As for who gets credit for the ingenuity? Well, I could spend the rest of my life frustrated with doing the work and not getting the credit. (I’d be happy to share some stories of being a female corp/invest banker in the 80s and early 90s in a male-dominated culture.) At the end of the day, these school leaders will have to look to the evolved and evolving models that so many in this “chorus” have developed in order to shift. I doubt they can claim ingenuity and get the respect of the academy in this networked world without at least a bone to the rest of us. Whatever the case may be, my personal goal is to put my head down, do good work, share it freely, and hope it makes a difference.
Professors using email, students submitting their work online, and schools uploading videos of lectures online? That’s not any kind of technology revolution, that’s just applying digital tools to analog processes. Wake me up when the actual process is updated.
While I agree with Dave that using the Internet may not be revolutionary, the bigger picture is what will happen when everything is happening online. Open education resources mean that anyone with an Internet connection could have access to participate and collaborate. Web 2.0 is all about collaboration and an educational system that fosters collaboration through technology will undoubtedly change the processes. Using the technology has never been the same thing as embracing the technology, that is truly the next step.
To me, the argument is about culture and “place”. I see the word “system” used above and the word “classroom” too. Our present “system” is guided by the idea that “teachers” exist in “places”. All the rest of this discussion revolves around a challenge to that simple concept. How will learning be managed if we remove teachers and remove places and consider learning an “open” matter?
Will our culture allow the removal of “schools” from our communities? Will we be able to meld “virtual learning environments” and “classrooms” into places that support a managed learning environment? Do we need classrooms? Can teachers be anybody? Do learners NEED to be managed? For how long (at what age?).

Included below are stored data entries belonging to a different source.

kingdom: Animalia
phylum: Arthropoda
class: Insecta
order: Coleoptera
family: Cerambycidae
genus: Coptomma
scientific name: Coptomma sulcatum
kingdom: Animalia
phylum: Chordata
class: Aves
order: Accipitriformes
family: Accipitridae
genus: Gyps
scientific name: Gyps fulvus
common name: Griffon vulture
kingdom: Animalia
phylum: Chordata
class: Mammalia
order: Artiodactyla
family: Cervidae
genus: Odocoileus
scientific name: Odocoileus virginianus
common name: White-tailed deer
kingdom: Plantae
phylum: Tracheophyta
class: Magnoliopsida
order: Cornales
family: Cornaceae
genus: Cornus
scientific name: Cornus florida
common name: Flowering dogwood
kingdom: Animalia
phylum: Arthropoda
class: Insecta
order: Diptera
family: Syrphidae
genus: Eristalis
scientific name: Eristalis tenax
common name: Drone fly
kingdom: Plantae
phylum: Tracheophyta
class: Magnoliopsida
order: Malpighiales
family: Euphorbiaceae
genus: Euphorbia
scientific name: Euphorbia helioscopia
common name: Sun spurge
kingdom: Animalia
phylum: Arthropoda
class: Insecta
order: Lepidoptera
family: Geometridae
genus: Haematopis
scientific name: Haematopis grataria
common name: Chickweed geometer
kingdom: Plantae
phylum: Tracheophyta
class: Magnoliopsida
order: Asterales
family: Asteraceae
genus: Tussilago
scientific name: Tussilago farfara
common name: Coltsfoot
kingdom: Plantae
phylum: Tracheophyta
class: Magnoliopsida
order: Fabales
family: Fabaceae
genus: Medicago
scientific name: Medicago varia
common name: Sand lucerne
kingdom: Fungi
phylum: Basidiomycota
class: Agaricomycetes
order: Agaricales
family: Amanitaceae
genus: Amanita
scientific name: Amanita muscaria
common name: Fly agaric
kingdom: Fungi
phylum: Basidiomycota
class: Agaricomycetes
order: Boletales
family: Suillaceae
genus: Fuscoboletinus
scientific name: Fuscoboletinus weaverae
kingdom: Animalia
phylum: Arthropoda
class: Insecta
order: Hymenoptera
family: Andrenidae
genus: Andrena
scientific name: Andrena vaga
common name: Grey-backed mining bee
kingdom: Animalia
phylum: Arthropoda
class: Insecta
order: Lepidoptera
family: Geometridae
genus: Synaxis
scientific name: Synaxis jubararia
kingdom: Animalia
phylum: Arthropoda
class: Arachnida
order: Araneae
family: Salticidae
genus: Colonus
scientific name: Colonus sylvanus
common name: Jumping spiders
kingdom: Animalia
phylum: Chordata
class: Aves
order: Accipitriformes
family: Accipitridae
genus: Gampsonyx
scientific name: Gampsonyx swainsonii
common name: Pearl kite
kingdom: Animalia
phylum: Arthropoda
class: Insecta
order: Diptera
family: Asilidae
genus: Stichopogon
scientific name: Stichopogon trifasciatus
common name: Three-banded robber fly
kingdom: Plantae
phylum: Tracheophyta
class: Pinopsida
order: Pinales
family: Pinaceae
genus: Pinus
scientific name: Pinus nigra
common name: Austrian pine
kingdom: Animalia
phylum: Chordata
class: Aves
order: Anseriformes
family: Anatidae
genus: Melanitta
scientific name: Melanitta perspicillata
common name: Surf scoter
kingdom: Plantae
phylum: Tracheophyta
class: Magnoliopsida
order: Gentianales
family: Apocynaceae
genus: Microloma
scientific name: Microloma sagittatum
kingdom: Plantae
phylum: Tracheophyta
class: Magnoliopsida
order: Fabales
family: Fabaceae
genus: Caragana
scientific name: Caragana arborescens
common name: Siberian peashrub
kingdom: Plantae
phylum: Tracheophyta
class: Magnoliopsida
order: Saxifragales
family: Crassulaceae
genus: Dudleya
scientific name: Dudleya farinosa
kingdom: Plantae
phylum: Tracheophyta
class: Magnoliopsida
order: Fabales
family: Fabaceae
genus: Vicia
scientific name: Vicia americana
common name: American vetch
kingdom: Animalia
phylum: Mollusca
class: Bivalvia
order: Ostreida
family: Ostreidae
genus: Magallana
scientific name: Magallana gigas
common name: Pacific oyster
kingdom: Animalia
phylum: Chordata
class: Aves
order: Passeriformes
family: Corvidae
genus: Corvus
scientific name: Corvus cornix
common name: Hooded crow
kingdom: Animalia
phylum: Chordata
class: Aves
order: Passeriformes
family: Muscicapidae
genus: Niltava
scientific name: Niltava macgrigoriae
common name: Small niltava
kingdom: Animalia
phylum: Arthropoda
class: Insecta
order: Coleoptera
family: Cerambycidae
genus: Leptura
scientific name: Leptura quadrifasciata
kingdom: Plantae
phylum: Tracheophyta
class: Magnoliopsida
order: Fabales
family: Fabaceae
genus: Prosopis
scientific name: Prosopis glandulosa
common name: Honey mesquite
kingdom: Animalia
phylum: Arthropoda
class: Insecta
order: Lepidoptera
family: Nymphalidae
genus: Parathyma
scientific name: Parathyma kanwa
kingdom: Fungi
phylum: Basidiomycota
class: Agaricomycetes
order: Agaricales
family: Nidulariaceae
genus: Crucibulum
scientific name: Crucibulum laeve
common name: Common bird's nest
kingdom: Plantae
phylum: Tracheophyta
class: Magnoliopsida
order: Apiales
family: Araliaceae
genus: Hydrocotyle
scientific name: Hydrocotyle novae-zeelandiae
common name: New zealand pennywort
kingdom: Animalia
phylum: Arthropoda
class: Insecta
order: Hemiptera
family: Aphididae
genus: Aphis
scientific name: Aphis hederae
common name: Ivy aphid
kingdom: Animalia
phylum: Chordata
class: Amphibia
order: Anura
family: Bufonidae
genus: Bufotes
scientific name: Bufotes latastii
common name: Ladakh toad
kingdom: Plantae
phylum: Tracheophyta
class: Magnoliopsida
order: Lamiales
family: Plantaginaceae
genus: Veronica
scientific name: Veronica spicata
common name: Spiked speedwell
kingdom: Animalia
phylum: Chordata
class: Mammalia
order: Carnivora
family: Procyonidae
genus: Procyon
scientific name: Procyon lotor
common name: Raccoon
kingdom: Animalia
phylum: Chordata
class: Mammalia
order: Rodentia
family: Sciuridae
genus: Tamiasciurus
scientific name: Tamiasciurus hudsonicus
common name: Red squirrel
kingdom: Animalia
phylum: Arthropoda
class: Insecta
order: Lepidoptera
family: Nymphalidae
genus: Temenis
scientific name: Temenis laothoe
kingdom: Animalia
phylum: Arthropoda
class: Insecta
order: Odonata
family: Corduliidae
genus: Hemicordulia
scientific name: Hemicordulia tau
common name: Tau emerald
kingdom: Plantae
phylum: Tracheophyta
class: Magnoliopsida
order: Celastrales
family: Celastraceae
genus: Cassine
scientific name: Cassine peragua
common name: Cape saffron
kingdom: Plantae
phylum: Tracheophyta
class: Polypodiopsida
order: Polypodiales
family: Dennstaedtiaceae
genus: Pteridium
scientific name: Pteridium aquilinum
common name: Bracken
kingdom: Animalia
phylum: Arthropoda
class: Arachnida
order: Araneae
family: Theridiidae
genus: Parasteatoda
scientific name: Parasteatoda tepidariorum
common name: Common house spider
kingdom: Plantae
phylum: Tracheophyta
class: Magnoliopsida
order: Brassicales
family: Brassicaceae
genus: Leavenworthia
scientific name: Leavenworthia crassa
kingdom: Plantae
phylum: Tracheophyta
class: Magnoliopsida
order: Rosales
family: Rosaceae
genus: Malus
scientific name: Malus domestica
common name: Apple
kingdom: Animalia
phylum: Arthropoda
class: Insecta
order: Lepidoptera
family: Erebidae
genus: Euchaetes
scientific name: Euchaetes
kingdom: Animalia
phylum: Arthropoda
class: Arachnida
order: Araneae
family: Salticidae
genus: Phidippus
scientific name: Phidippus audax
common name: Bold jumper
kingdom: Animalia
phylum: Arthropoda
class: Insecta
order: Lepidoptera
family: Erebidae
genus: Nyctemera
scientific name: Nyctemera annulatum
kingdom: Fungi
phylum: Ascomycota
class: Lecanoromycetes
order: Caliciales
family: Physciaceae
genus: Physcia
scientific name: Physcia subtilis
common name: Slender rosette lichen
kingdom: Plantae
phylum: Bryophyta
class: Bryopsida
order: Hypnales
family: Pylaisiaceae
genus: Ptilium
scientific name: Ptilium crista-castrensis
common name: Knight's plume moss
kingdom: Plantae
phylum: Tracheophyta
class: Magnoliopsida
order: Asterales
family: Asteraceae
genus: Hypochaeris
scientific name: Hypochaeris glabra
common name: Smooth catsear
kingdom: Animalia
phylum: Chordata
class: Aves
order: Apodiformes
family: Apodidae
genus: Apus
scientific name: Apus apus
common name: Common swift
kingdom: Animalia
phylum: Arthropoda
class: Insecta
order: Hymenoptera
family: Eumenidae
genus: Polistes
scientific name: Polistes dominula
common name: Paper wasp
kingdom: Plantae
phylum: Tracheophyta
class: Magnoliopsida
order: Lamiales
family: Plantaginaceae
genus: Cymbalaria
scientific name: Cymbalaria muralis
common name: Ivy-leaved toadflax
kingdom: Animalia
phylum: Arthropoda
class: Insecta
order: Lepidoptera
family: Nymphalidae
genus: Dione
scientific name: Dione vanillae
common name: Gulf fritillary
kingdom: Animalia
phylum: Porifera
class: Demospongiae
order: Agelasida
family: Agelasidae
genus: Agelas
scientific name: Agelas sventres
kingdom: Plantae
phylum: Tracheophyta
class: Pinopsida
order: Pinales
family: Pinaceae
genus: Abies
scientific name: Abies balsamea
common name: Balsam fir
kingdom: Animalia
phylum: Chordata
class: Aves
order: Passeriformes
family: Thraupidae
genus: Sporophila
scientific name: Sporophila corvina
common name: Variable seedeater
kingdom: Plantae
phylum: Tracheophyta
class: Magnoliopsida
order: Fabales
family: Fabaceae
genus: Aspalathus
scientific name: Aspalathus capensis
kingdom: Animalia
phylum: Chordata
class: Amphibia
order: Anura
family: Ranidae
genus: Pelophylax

The concepts reach far deeper into our culture, wherein the universtity classroom is still a “sacred place” ( – 10 years go!)
The comments are equally as interesting as the article and they display a wide variety of thinking about instruction. A professor who knows that students are im-ing and shopping during his/her class clearly isn’t making any pedagogical changes in his classroom based on the needs of the students.
Interestingly, a local community college here advertised for an instructional technology specialist. What a great idea.